Policlínica de Quirinópolis adere ao Dezembro vermelho

Com palestra, unidade conscientiza sobre o combate à Aids 

diario da manha

Em alusão ao Dezembro Vermelho e ao Dia Mundial do combate ao HIV, a Policlínica da Região Sudoeste – Quirinópolis promoveu uma palestra sobre o tema com o médico da família Dr. Wilton Pereira dos Santos. A iniciativa foi voltada para o público interno da unidade de saúde.
 
O palestrante explicou que a Aids é uma doença causada pelo vírus HIV, geralmente por contato sexual desprotegido com pessoas contaminadas. Por isso reforçou a importância da prevenção, através de uso de preservativo nas relações sexuais.
 
“O HIV pode ser transmitido por via sexual (esperma e secreção vaginal), pelo sangue (gestação/ parto para criança e via parenteral) e pelo leite materno. A transmissão vertical para criança pode ocorrer durante a gestação, o parto e a amamentação”, destacou o médico.
 
De acordo com Wilton, a partir do momento em que a pessoa é infectada, ela tem a capacidade de transmitir o HIV. “A transmissão pode ocorrer mediante: relações sexuais desprotegidas; utilização de sangue ou seus derivados não testados adequadamente; recepção de órgãos ou sêmen de doadores não testados; reutilização e compartilhamento de seringas e agulhas; acidente ocupacional durante a manipulação de instrumentos perfurocortantes contaminados com sangue e secreções das pessoas”, afirmou.
 
O médico ressalta que outros processos infecciosos e inflamatórios favorecem a transmissão do HIV, especialmente a presença das infecções sexualmente transmissíveis (IST) Diferentemente do que muitos pensam, ser HIV positivo não é o mesmo que ter Aids.

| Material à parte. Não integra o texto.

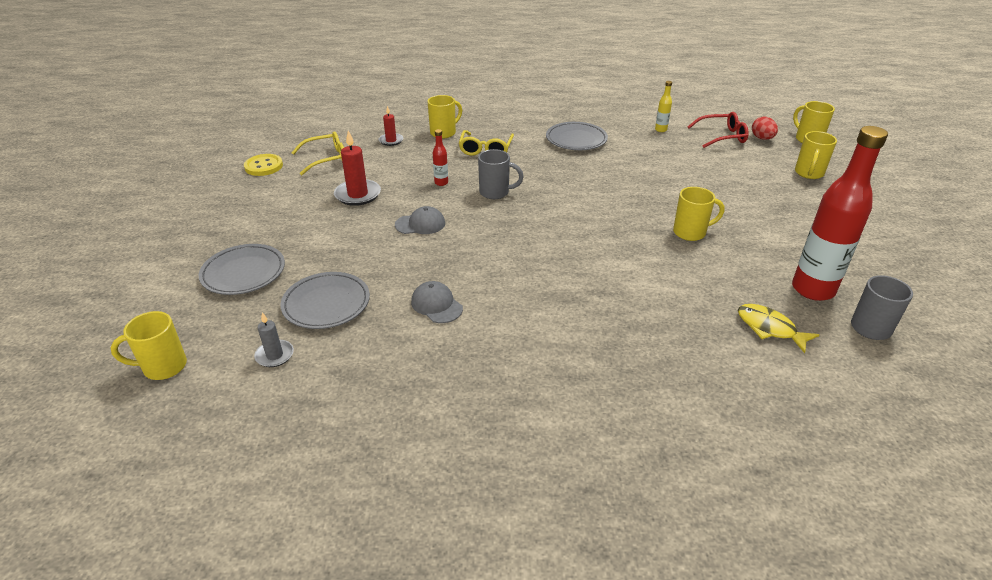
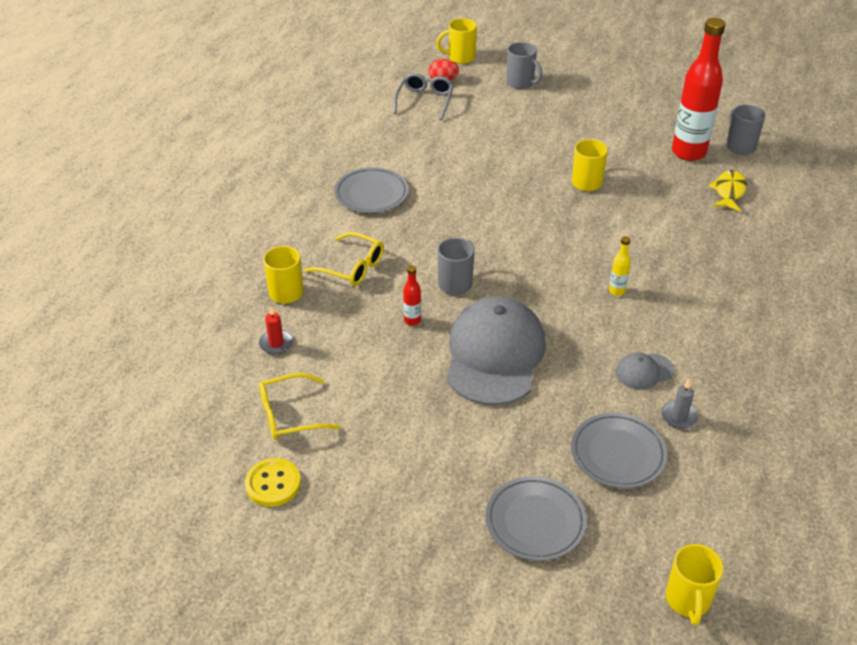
camera: 70 degrees left, 5 degrees up
(274, 355) = (690, 504): grey candle -> grey candle (679, 417)
(326, 159) = (290, 415): yellow glasses -> yellow glasses turned 105 degrees counterclockwise
(358, 195) = (403, 397): red candle -> none
(420, 224) = (494, 355): grey cap -> grey cap, size x2.29
(660, 130) = (386, 132): yellow bottle -> yellow bottle (617, 291)
(721, 136) = (424, 101): red glasses -> grey glasses
(769, 328) = (729, 192): yellow fish -> yellow fish turned 135 degrees clockwise
(808, 173) = (521, 83): yellow mug -> grey mug

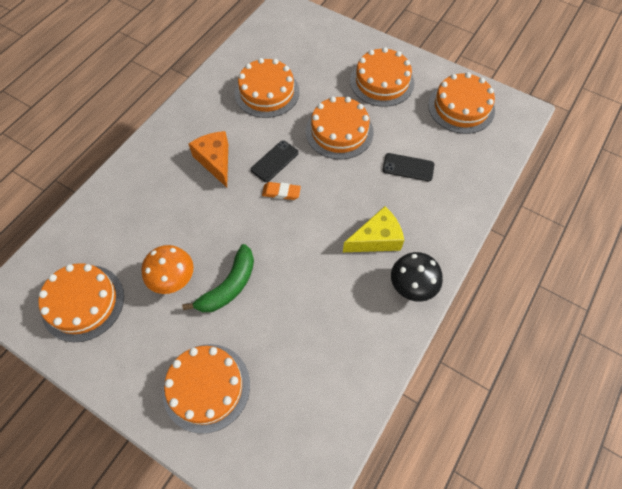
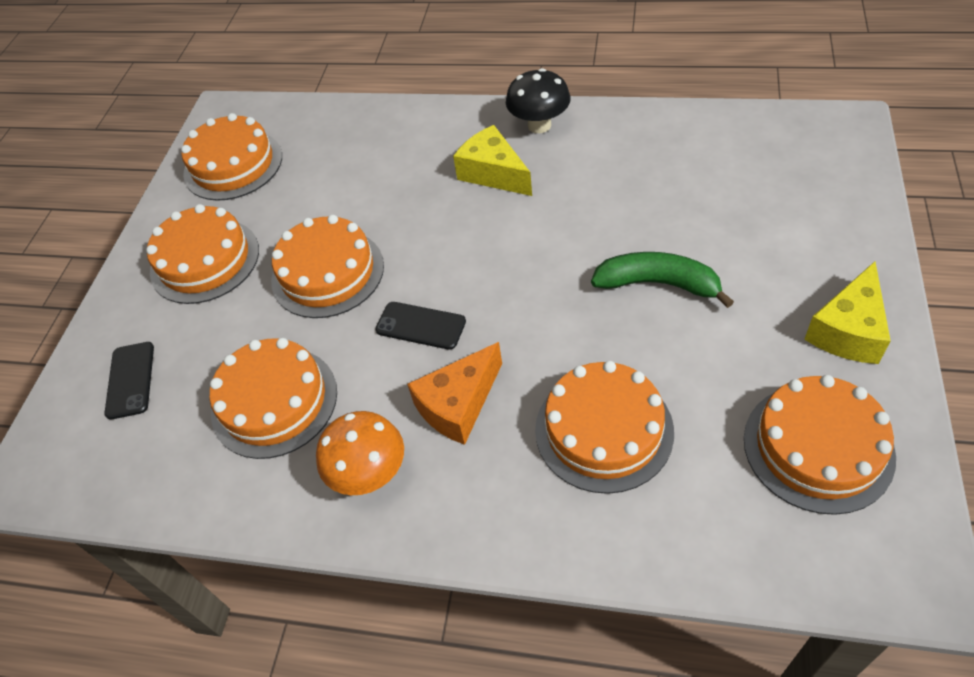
camera: 105 degrees left, 10 degrees down
(131, 367) = (848, 330): none -> yellow cheese
(173, 279) = (695, 350): orange mushroom -> orange mushroom (370, 474)
(206, 387) = (800, 243): orange cake -> orange cake (603, 430)
(281, 192) = (474, 293): orange eraser -> none
(408, 167) = (363, 181): black phone -> black phone (130, 380)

A Aids é o estágio mais avançado da doença, quando o sistema imunológico encontra-se bem debilitado”,revela.
 
Para finalizar, o palestrante destacou que a Aids é uma doença que não mata por si só. “Por causar um grande impacto no sistema imunológico, o paciente fica sujeito a doenças oportunistas, como a pneumonia, que surgem no organismo nesse momento de fraqueza. Assim sendo, não se morre de Aids, morre-se das complicações geradas pelas doenças”, concluiu.